(Stored entries)
=== Begin Enclosure ===

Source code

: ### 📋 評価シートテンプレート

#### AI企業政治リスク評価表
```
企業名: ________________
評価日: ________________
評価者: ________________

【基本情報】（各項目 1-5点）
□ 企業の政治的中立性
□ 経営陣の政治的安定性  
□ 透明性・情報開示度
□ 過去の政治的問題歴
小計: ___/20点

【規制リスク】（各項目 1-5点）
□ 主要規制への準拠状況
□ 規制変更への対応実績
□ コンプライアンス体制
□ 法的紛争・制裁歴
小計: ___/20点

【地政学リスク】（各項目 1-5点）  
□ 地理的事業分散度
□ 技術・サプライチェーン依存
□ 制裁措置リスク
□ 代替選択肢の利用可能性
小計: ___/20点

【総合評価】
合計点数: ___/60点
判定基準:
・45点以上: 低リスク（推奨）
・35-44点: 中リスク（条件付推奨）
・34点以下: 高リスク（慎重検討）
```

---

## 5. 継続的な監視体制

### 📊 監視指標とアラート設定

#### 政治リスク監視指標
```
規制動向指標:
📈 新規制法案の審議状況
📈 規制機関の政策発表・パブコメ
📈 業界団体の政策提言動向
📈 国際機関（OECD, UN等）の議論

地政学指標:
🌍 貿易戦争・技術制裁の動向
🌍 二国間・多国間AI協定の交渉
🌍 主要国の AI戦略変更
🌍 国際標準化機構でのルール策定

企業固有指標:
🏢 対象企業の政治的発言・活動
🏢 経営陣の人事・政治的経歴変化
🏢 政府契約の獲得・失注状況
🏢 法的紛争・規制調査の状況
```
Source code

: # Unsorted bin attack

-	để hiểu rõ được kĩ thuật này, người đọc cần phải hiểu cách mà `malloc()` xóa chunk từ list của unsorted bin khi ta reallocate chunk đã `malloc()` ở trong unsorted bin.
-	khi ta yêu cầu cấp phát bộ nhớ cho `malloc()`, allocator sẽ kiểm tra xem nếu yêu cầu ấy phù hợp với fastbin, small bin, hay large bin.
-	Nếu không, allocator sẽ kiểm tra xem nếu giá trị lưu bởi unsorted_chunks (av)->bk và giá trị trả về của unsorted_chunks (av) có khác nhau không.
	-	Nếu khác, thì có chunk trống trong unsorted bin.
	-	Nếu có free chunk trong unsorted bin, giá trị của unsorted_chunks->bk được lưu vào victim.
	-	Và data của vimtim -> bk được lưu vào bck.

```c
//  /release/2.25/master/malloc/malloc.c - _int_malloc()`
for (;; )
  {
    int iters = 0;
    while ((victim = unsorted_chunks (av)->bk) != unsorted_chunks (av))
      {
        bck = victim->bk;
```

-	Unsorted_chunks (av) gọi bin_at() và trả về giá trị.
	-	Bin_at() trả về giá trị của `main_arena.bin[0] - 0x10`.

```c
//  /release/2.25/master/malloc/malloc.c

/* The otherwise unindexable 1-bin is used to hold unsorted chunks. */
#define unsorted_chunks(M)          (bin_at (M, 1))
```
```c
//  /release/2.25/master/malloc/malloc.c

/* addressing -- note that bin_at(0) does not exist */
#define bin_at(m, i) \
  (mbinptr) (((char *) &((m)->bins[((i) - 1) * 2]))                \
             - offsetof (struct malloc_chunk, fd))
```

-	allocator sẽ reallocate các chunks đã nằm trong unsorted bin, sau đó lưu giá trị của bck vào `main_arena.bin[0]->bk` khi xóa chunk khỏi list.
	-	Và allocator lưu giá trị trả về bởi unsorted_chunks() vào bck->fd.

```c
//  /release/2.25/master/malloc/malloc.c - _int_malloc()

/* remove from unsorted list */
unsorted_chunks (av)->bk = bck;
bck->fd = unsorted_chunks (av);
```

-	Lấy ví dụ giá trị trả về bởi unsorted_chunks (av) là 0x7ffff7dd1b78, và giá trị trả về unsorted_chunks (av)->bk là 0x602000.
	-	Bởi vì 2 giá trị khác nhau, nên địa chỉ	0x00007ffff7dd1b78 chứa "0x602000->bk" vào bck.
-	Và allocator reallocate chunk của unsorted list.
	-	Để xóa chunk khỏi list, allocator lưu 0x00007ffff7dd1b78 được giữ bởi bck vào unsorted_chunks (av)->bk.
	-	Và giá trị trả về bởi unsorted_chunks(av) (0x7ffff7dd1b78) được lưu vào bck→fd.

=== End Enclosure ===

# TASK DETAILS:
Quote exactly and only the lines from the one holding "chunk khỏi list." through the end of the data.

# OUTPUT BELOW:
-	allocator sẽ reallocate các chunks đã nằm trong unsorted bin, sau đó lưu giá trị của bck vào `main_arena.bin[0]->bk` khi xóa chunk khỏi list.
	-	Và allocator lưu giá trị trả về bởi unsorted_chunks() vào bck->fd.

```c
//  /release/2.25/master/malloc/malloc.c - _int_malloc()

/* remove from unsorted list */
unsorted_chunks (av)->bk = bck;
bck->fd = unsorted_chunks (av);
```

-	Lấy ví dụ giá trị trả về bởi unsorted_chunks (av) là 0x7ffff7dd1b78, và giá trị trả về unsorted_chunks (av)->bk là 0x602000.
	-	Bởi vì 2 giá trị khác nhau, nên địa chỉ	0x00007ffff7dd1b78 chứa "0x602000->bk" vào bck.
-	Và allocator reallocate chunk của unsorted list.
	-	Để xóa chunk khỏi list, allocator lưu 0x00007ffff7dd1b78 được giữ bởi bck vào unsorted_chunks (av)->bk.
	-	Và giá trị trả về bởi unsorted_chunks(av) (0x7ffff7dd1b78) được lưu vào bck→fd.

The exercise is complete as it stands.